- [What needs to be done] Give only the number of lines in the data that contain the word "series".

* * * *

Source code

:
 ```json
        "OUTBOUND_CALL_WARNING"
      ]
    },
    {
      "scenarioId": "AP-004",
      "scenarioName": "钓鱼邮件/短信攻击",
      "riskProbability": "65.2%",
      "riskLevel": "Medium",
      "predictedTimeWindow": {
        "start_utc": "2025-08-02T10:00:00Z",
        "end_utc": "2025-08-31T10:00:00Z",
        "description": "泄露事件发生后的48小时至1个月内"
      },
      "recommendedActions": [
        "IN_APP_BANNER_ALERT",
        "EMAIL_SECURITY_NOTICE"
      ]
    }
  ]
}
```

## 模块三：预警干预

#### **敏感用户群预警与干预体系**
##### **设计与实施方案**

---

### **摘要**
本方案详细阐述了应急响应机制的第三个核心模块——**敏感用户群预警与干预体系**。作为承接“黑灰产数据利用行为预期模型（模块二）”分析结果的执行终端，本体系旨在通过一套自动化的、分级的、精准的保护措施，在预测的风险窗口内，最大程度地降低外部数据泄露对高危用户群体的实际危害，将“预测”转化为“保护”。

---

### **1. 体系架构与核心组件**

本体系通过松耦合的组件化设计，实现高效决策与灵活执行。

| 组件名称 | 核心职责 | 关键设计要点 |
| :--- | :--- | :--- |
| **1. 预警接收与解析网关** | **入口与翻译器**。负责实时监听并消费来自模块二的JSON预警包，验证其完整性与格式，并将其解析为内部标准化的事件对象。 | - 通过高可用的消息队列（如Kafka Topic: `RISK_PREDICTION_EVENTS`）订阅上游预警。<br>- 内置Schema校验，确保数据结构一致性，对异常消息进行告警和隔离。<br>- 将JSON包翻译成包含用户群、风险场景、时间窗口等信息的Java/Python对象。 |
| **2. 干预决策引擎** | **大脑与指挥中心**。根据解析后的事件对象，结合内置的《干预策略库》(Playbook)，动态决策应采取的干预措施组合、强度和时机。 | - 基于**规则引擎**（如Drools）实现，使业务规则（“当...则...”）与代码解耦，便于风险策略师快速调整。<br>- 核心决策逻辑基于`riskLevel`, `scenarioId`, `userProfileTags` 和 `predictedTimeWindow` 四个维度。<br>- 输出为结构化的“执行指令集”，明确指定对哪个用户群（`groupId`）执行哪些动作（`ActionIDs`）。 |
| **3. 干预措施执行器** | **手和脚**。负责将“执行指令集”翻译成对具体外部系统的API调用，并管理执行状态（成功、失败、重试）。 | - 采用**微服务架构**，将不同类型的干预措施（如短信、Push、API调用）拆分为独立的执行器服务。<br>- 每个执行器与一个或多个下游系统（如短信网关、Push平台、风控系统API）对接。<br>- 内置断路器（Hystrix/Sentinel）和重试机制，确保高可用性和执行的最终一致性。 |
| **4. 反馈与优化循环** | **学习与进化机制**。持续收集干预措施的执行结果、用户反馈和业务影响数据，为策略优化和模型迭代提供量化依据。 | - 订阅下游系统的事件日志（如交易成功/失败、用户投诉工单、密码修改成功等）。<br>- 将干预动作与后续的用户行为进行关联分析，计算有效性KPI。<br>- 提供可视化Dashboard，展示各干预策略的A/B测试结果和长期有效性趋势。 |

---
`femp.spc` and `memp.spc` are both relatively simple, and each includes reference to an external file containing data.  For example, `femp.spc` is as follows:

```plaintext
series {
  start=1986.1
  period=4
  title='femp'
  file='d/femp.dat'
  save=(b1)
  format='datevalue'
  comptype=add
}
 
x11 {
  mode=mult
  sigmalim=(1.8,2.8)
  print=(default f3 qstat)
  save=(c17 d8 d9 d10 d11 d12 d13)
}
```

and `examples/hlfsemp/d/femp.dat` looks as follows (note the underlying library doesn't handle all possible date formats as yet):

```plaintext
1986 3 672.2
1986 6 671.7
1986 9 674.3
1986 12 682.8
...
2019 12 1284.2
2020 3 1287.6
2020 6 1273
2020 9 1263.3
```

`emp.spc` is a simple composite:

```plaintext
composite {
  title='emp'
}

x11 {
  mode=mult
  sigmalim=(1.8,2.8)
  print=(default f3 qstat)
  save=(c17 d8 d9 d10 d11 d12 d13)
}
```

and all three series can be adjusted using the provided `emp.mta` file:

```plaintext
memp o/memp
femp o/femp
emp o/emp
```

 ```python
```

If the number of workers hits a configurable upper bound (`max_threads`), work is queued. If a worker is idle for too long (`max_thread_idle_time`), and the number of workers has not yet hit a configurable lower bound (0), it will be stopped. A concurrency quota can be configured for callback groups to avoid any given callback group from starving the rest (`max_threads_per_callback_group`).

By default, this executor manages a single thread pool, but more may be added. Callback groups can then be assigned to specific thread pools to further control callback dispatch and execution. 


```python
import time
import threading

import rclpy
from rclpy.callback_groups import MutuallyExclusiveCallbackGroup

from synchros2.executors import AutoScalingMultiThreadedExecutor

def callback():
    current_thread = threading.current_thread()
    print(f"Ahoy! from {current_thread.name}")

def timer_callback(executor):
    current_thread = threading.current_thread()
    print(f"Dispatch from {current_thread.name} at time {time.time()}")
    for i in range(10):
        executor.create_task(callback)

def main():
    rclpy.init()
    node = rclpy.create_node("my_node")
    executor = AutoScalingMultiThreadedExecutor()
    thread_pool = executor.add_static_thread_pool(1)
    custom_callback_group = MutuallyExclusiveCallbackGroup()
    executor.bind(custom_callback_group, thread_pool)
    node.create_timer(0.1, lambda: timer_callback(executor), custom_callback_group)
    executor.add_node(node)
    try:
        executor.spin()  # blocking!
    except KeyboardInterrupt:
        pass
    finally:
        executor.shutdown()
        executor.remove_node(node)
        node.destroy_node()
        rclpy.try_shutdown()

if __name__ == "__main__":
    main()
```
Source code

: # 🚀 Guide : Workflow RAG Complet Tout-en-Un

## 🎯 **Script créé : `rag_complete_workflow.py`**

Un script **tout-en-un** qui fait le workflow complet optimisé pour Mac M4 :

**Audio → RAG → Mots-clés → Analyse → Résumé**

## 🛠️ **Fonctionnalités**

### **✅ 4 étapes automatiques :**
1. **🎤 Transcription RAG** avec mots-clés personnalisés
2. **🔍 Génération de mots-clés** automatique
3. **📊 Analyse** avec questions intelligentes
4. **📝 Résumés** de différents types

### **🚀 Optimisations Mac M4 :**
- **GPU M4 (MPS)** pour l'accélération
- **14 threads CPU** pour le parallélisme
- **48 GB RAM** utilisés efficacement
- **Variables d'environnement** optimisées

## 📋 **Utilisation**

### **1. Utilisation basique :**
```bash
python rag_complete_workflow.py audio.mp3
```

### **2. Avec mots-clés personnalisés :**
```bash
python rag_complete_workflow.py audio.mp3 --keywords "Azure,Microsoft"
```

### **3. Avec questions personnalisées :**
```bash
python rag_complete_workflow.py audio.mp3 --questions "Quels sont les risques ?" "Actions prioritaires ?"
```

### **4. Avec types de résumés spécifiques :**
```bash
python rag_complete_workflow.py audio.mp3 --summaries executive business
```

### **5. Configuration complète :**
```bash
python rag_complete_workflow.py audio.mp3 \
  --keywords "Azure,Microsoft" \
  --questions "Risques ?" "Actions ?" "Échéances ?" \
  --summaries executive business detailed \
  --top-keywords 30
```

* * * *

- [Response] 2